Perdió la cabeza y empezó a registrar los matorrales hablándose a sí mismo. De repente vio a sus pies una mancha blanca como la de una luz débil, tendida en tierra.
—¡Dios mío! ¿Qué es esto? —exclamó con voz llorosa. Se puso de rodillas adivinando el terrible drama y buscando a la pobre desventurada. Su mano tocó el cuerpo desnudo: era terso, rígido y frío; pero vivía aún. Retiró la mano instintivamente.
—¡Querida mía! ¡Pobre niña mía! ¡Soy yo! —dijo muy bajo, buscando en la obscuridad el rostro de Zina. Quiso levantada y de nuevo tocó el cuerpo desnudo. ¡Siempre aquel cuerpo de mujer terso, rígido, un poco más cálido bajo la mano que le tocaba! Rápidamente retiraba su mano un momento; pero otras veces la retenía. Al tocar aquel cuerpo desnudo no podía concebir que perteneciera a Zina, como antes no concebía que él pudiera estar solo en aquel sitio con el traje hecho jirones, sin gorra. Y lo que había pasado, lo que se había hecho con aquel cuerpo de mujer inmóvil se le apareció en toda su realidad espantosa e implacable y con una fuerza increíble y extraña al mismo tiempo estremeciendo todo su ser. Se enderezó con firmeza, fijó una mirada lívida en la mancha blanca que había a sus pies, frunció las cejas como un hombre que reflexiona.
El horror de todo lo que había ocurrido allí se apoderó de su cuerpo y pesó sobre su alma como un pesado fardo imposible de arrojar de sí.
—¡Dios mío, Dios mío! —repetía sin cesar con una voz extrañamente cambiada.
Encontró el corazón de Zina; los latidos eran débiles pero regulares.
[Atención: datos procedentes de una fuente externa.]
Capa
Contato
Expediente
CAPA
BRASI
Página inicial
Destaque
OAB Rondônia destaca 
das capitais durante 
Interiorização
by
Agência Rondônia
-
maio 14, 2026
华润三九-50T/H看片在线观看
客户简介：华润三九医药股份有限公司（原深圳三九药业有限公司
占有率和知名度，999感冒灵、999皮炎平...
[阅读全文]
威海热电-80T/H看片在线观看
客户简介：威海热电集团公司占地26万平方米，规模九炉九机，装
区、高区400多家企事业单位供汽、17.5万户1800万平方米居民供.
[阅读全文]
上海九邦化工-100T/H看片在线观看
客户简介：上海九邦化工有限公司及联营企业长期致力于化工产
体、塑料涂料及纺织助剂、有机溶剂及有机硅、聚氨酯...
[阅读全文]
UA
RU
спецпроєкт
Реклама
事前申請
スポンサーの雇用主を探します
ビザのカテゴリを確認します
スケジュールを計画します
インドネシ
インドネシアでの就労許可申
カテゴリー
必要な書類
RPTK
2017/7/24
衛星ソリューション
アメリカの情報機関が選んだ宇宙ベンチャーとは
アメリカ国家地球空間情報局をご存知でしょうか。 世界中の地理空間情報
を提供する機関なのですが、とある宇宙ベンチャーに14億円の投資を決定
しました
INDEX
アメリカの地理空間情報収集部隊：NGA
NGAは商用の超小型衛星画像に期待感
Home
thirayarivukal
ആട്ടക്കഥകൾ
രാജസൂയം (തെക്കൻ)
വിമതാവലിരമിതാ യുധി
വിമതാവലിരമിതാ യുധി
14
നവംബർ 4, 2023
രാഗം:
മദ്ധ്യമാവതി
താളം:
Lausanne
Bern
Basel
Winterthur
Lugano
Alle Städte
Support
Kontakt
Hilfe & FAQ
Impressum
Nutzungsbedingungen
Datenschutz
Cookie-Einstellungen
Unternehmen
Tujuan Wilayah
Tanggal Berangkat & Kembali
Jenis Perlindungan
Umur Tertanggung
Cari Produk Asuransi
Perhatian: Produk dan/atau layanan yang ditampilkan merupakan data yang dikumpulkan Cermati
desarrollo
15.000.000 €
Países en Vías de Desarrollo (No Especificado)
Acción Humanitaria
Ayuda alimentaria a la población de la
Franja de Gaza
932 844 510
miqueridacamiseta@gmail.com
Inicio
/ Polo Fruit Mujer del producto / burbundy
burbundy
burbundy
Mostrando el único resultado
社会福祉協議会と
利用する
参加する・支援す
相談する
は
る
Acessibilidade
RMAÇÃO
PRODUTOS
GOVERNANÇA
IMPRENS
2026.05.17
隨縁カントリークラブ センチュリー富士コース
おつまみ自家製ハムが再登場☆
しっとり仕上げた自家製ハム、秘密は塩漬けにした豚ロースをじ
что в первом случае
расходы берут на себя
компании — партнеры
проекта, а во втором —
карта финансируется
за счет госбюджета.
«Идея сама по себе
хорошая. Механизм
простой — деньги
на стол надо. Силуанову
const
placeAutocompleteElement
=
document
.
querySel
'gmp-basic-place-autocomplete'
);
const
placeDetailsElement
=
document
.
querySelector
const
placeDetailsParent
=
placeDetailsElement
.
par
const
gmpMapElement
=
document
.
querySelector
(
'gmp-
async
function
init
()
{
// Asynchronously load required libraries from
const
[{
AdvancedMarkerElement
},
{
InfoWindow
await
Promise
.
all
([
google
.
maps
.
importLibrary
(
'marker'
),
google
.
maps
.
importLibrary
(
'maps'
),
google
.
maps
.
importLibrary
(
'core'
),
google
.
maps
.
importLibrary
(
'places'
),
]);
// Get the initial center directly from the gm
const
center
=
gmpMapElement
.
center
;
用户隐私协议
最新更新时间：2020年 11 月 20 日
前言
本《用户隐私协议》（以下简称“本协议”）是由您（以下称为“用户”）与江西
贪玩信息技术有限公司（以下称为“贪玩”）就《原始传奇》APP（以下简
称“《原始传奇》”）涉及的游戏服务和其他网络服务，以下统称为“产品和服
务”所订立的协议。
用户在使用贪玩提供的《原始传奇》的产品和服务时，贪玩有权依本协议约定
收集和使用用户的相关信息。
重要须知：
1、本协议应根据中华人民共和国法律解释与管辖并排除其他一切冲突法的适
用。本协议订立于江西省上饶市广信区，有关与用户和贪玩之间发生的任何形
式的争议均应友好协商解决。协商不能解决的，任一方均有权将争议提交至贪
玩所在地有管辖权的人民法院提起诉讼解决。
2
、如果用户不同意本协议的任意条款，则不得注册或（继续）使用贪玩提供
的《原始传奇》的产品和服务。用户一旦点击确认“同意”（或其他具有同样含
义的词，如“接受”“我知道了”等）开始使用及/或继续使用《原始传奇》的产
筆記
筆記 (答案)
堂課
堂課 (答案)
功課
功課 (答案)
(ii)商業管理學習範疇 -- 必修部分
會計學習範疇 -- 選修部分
Se inclinó sobre la muchacha y sintió su débil respiración; diríase que dormía y no que estaba desmayada. La llamó de nuevo por el diminutivo de su nombre:
—¡Zina, mi Zina, soy yo!
Al pronunciar su nombre sintió súbitamente que le gustaría que no se despertara en seguida. Contenida la respiración, lanzando a su alrededor rápidas miradas, le pasó dulcemente la mano por la mejilla, la besó primero en los ojos cerrados, después en la boca, que entreabrió bajo un beso fuerte. Espantado ante el pensamiento de que pudiera despertarse retrocedió un poquito y permaneció quieto. El cuerpo estaba inmóvil y mudo y en aquel pobre cuerpo desgraciado e inofensivo había algo que inspiraba piedad, que irritaba y atraía al mismo tiempo.
Con mucha ternura y la prudencia medrosa de un ladrón Niemovetsky trató de cubrir el cuerpo con los jirones del vestido de la muchacha; la doble sensación de la tela y del cuerpo desnudo era angustiosa y cortante como un cuchillo e incomprensible como la locura. Se sentía defensor y atacante al mismo tiempo.
En vano buscó un socorro cualquiera implorando al bosque, a las tinieblas; todo permaneció indiferente. Allí había tenido lugar el festival de las bestias hambrientas de amor, y él, rechazado al otro lado de la vida humana, simple y razonable, sentía la pasión loca y bestial de que la atmósfera misma parecía impregnada allí y que le embriagaba.